• ASSIGNMENT: Write out the data below word for word, leaving out the pictures.

Data records:
== Segment start ==

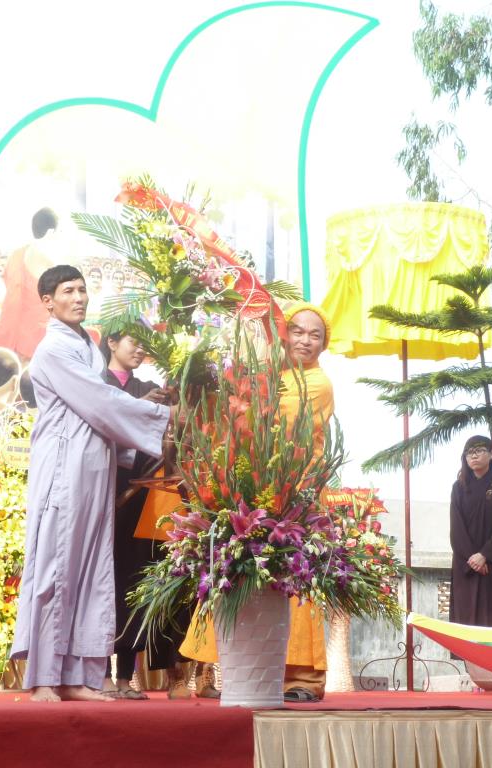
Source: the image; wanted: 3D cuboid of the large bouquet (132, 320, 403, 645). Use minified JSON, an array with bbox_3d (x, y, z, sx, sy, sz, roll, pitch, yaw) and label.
[{"bbox_3d":[0.078,0.335,6.867,0.944,1.125,0.750,0,-8,0],"label":"large bouquet"}]

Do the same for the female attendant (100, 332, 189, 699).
[{"bbox_3d":[-0.422,0.514,7.852,0.450,1.454,0.450,-5,-9,31],"label":"female attendant"}]

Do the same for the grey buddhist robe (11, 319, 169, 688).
[{"bbox_3d":[-0.603,0.448,7.580,0.550,1.416,0.500,-4,-9,28],"label":"grey buddhist robe"}]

== Segment end ==

• ANSWER BOX:
Source: the image; wanted: 3D cuboid of the large bouquet (132, 320, 403, 645). Use minified JSON, an array with bbox_3d (x, y, z, sx, sy, sz, roll, pitch, yaw) and label.
[{"bbox_3d":[0.078,0.335,6.867,0.944,1.125,0.750,0,-8,0],"label":"large bouquet"}]

Do the same for the female attendant (100, 332, 189, 699).
[{"bbox_3d":[-0.422,0.514,7.852,0.450,1.454,0.450,-5,-9,31],"label":"female attendant"}]

Do the same for the grey buddhist robe (11, 319, 169, 688).
[{"bbox_3d":[-0.603,0.448,7.580,0.550,1.416,0.500,-4,-9,28],"label":"grey buddhist robe"}]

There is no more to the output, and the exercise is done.